Hayatta kalanın trajedisi; Okuyucu

Mehmet Erduğan, Independent Türkçe için Bernhard Schlink'in 'The Reader' adlı romanından İngiliz oyun yazarı David Hare tarafından senaryosu yazılarak Stephen Daldry yönetmenliğinde beyaz perdeye taşınan 'Okuyucu'yu yazdı

Sosyal bir varlık olarak içinde bulunduğumuz şu dünyaya baktığımızda onu çoğunlukla belletilen ya da öğretilen bir bakış çerçevesinde görür ve anlamlandırırız.

Çevremizdeki olayları hep içselleştirdiğimiz bu öğretiler çerçevesinde anlamaya ve yorumlamaya çalışırız.

Ta ki içimizden düşünme ve eleştiriye açık bir karaktere sahip biri çıkıp, madalyonun diğer yüzünü irdelemeye ve olayları farklı bir şekilde bize göstermek için ortaya çıkana kadar.

Alman akademisyen, yargıç ve yazar olan Bernhard Schlink ortaya koyduğu eserlerle bu türden kitlesel ezberleri bozmaya çalışan biridir; kaleme aldığı Okuyucu (Der Vorleser) adlı romanı da bu vizyonla yazılmış çağdaş dünya edebiyatının en çarpıcı eserlerindendir.  

 

Hayatta kalanın trajedisi; Okuyucu

Yönetmen: Stephen Daldry / Oyuncular: Ralph Fiennes, Jeanette Hain, David Kross, Kate Winslet, Susanne Lothar, Alissa Wilms, Florian Bartholomäi, Friederike Becht, Matthias Habich, Frieder Venus, Marie-Anne Fliegel, Hendrik Arnst, Rainer Sellien, Torsten Michaelis, Moritz Grove, Joachim Tomaschewsky, Barbara Philipp, Hans Hohlbein, Jürgen Tarrach, Kirsten Block, Vijessna Ferkic, Vanessa Berthold, Benjamin Trinks, Fritz Roth, Hannah Herzsprung, Jacqueline Macaulay, Volker Bruch, Bruno Ganz, Karoline Herfurth, Max Mauff, Ludwig Blochberger, Jonas Jägermeyr, Alexander Kasprik, Burghart Klaußner, Sylvester Groth, Fabian Busch, Margarita Broich, Marie Gruber, Lena Lessing, Merelina Kendall, Hildegard Schroedter, Lena Olin, Alexandra Maria Lara, Martin Brambach, Michael Schenk, Ava Eusepi-Harris, Nadja Engel, Anne-Kathrin Gummich, Carmen-Maja Antoni, Petra Hartung, Linda Bassett, Beata Lehmann, Heike Hanold-Lynch, Bettina Scheuritzel, Robin Gooch, Thomas Borchardt, Alexandru Herca, Hendrik Maaß, Klemen Novak, Rich Odell, Daniele Rizzo, Sam Luca Scollin, Stephan Ziller / Süre: 124 dakika
 

 

Bernhard Schlink'in Der Vorleser (The Reader) adlı romanından İngiliz oyun yazarı David Hare tarafından senaryosu yazılarak Stephen Daldry yönetmenliğinde beyaz perdeye taşınan bu film çok sağlam bir edebiyat uyarlamasıdır.

Amaç 1 >>
Okuyucu filmine ilişkin yazıya göre filmin senaryosunu kim yazmıştır?
Amaç 2 >>
Okuyucu filmine ilişkin yazıyı son cümlesinden sonra sürdürünüz.

Veri Kesiti >>
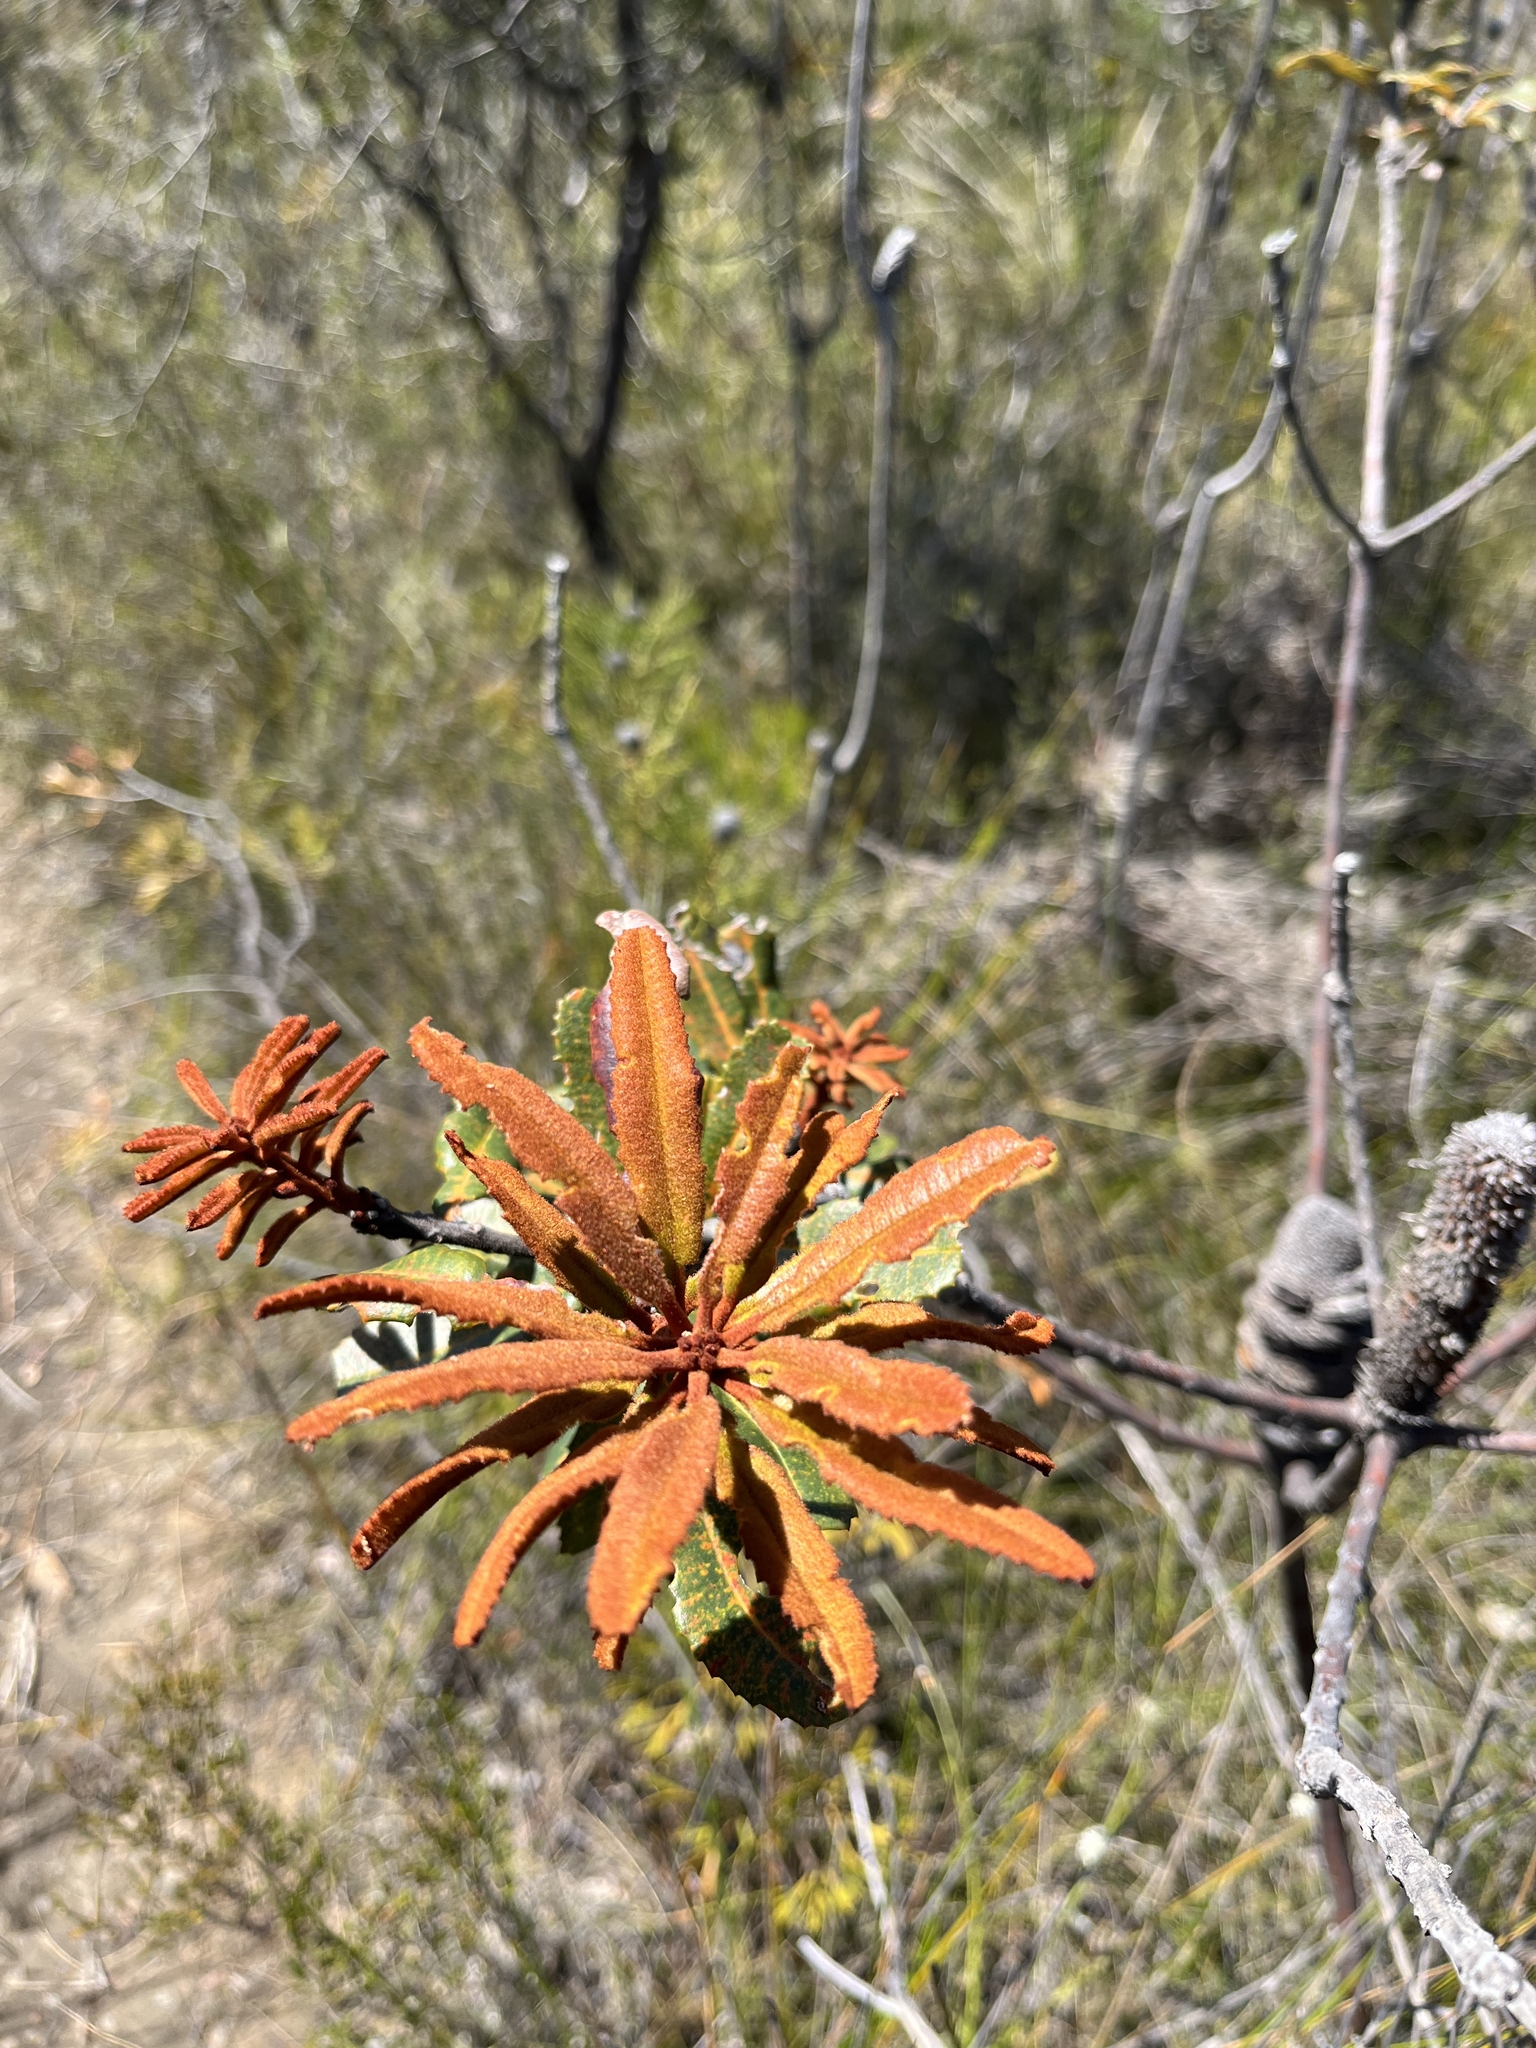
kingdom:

Çıktı 1 >>
İngiliz oyun yazarı David Hare.

Çıktı 2 >>
Aynı zamanda Anton Chekhov, Arthur Schnitzler, Boris Pasternak, Charles Dickens, D. H. Lawrence, Ernest Hemingway, Franz Kafka, Friedrich Schiller, Gotthold Ephraim Lessing, Hergé, Homeros, Mark Twain, Peter Benchley, Sappho, Stefan Zweig, T. S. Eliot gibi dünya edebiyatında unutulmaz eserler bırakan yazarların yapıtlarından yapılan okumalar/alıntılar ile de beslenerek edebiyata dair takdire layık bir saygı duruşu niteliğine sahiptir.


Otobiyografik bir roman

Alman bir baba ve İsviçreli bir annenin dört çocuğundan en küçüğü olan ve yaşamına akademisyen, yargıç ve yazar olarak devam ederek yazdığı polisiye romanlarla Alman Polisiye Yazarları Birliği başta olmak üzere pek çok yerde ödülle taçlandırılan Bernhard Schlink'in kurmaca bir edebiyat eserinden çok daha fazlası olduğunu düşündürten Okuyucu adlı bu romanında otobiyografik izlerle karşılaşmak mümkün.

39 dile çevrilen bu roman ülkemizde 1997 yılında İletişim Yayınları tarafından yayımlanmıştı.
 

 

Üstelik zincir kitabevleri ile internet alışverişinin henüz olmadığı bir dönemde, Yazar Ajanı kimliğiyle bavuluna doldurduğu kitaplar ile basın-yayın camiasındaki ilişkilerine de yön veren Bavul Ajans'ın kurucusu Sayım Çınar'ın keşfedilmemiş nitelikli edebiyat seçkilerini öne çıkaran çalışmalarındaki göz ardı edilemez katkıları sayesinde Türk okurunun kütüphanesine giren bu eser Hollywood'un getirdiği popülariteden çok önce Türkiye'de de hak ettiği değere ulaşan bir çoksatan olmuştu.


Sanatçı sorumluluğu

Eserlerinde Alman toplumunun yakın geçmişini sorgulamak ve Nazi suçlarıyla yüzleşmek gibi bir tavır içinde olan Bernhard Schlink, sanatçı sorumluluğunu da elinden bırakmadan yeni neslin, geçmişin günahları içinde boğulmuş kendinden önceki kuşaklara nasıl yaklaşabileceğinin çözümlerini aramayı da bir anlamda kendine dert edinen bir yazar.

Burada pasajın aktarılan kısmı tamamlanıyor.